→ COMPLETE LO SIGUIENTE
a. Según el texto sobre la hipocresía, ¿qué hace en la barra del bar quien alaba a alguien en la plaza pública?
b. Enumere las cuatro conductas que el texto sobre la hipocresía atribuye a la gente de «este rincón del mundo».
c. Prosiga el texto sobre la hipocresía a partir de su última oración.

→ EXTRACTO DEL DOCUMENTO
________

No en vano inventamos el jesuitismo: en este rincón del mundo -llamarlo país sería exagerar-, abunda la gente que dice una cosa en público, la contraria en privado, piensa una tercera y hace una cuarta. Alaba a alguien en la plaza pública, lo pone a caldo en la barra del bar y en realidad le es perfectamente indiferente. O lo contrario: monta una coral de anatemas contra el hereje y, así que cae la noche, se reúne a hurtadillas con él para ver si, ortodoxias al margen, cabe algún negocio en comandita.
Es posible que esté exagerando. Quizá haya ambientes en que la cosa no sea tan grave. Lo que sí puedo asegurarles es que en este gremio mío, en el que coexistimos comentaristas políticos y políticos comentaristas, el fenómeno es de masas. Lo raro es encontrar en él a alguien, no ya que sea sincero -tampoco es cosa de aspirar a imposibles-, sino que al menos diga o escriba algo cercano a lo que verdaderamente siente, en el supuesto de que sienta algo -lo que, según me ha demostrado la experiencia, no es obligatorio-. Resulta apabullante la nómina de verdades como puños que todo el mundo reconoce, pero que nadie afirmará nunca ante un micrófono o en las páginas de un periódico, aunque lo aspen.
Así las cosas, los cuatro pelagatos que cuando vemos que un tío es un cerdo de aúpa escribimos muy moderadamente que es «un pelín gorrino» pasamos por vitriólicos salvajes. Tan sólo porque osamos decir en voz alta el diez por ciento de lo que es un lugar común -común, pero reservado- en nuestro muy farisaico entorno.

________

[Extractos del conjunto de datos]
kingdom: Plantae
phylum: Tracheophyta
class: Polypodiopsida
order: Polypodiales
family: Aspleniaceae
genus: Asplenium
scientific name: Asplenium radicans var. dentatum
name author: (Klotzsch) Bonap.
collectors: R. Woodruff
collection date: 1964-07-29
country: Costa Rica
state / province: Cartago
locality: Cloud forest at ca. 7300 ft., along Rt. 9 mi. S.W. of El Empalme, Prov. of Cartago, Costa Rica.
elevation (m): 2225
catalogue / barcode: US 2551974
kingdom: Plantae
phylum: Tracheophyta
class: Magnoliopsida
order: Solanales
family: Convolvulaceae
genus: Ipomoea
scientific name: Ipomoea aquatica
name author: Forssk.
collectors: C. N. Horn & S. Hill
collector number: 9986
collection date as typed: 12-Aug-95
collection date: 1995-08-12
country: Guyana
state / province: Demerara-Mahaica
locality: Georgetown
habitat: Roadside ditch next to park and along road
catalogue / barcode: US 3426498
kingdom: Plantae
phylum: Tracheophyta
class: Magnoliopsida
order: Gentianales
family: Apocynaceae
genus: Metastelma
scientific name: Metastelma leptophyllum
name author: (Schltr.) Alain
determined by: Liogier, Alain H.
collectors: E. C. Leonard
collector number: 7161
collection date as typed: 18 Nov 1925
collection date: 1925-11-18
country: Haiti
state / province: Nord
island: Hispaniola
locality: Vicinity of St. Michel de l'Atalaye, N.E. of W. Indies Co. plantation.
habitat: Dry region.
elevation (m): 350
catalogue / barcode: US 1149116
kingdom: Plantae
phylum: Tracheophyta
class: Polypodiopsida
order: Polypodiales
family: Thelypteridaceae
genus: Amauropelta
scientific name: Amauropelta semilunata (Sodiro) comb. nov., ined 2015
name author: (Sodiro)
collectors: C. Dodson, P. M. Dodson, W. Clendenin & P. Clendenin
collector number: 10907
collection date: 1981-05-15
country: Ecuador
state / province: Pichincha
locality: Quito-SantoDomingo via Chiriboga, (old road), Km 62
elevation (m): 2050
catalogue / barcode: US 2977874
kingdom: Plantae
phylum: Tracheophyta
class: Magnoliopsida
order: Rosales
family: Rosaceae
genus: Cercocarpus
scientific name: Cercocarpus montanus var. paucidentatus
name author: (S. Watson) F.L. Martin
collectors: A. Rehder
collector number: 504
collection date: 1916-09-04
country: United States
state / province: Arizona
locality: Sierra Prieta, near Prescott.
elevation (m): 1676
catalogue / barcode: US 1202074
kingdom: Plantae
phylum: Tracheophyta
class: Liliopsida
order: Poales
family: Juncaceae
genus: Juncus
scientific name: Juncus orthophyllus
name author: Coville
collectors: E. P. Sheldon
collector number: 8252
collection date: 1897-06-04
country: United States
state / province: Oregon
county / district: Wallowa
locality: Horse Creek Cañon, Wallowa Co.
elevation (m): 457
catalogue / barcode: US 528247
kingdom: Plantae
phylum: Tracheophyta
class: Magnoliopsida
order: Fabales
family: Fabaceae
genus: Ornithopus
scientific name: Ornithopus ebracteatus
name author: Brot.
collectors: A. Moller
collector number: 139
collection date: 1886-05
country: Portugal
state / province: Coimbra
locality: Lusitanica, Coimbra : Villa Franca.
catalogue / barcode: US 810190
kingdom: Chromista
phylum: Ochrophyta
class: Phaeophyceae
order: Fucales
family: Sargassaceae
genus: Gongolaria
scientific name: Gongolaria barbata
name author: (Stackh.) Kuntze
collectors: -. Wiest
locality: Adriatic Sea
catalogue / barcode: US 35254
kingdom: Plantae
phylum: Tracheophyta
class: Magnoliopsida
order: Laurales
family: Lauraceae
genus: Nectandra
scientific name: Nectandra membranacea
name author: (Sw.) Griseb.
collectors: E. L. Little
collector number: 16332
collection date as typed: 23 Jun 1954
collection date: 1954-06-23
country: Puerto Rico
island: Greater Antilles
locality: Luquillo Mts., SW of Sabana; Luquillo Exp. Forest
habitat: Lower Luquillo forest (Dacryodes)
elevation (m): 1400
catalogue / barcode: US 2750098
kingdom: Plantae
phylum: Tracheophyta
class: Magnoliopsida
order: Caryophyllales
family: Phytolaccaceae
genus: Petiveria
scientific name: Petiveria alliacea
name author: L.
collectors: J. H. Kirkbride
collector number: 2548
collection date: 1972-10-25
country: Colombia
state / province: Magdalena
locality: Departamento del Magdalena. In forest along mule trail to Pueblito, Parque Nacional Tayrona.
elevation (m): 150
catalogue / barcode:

________

→ RESPUESTAS PROPORCIONADAS
a. Lo pone a caldo.

b.
- Dice una cosa en público.
- Dice la contraria en privado.
- Piensa una tercera.
- Hace una cuarta.

c.
Y no digamos nada si el cerdo en cuestión tiene el detalle de morirse. La única ocasión en mi vida en que cometí la ingenuidad de escribir: «Ayer murió Fulano de Tal. Era un cantamañanas», estuve a punto de ser lapidado por una masa compacta de compañeros que, por lo demás, pensaban que el muerto era, no un cantamañanas, sino un grandísimo hijo de perra.
Todo este largo exordio viene a cuento de que, viendo la actualidad de estos días, se me ha ocurrido una reflexión que seguro que se han hecho muchos más, pero que es improbable que alguien tenga «el mal gusto» -o sea, la franqueza- de poner negro sobre blanco.
En concreto: ¿se han apercibido ustedes de que ETA, empeñada como está en cargarse a gente importante, no hace ningún plan para matar a Felipe González?
La explicación más extendida -lo diré yo, ya que nadie habla de ello a las claras- es que Iñaki de Rentería y cía. dan al presidente del Gobierno por políticamente acabado. Cuestión de economía de esfuerzos, como quien dice.
Pero yo no creo que sea eso. Me fijo en que, desde hace meses, ETA selecciona sus objetivos en función del caos que la desaparición del personaje pueda crear en el interior del aparato del Estado.
Pues bien: si de provocar caos se trata, Felipe González es mucho más rentable vivo.
Javier Ortiz. El Mundo (14 de agosto de 1995). Subido a "Desde Jamaica" el 5 de octubre de 2012.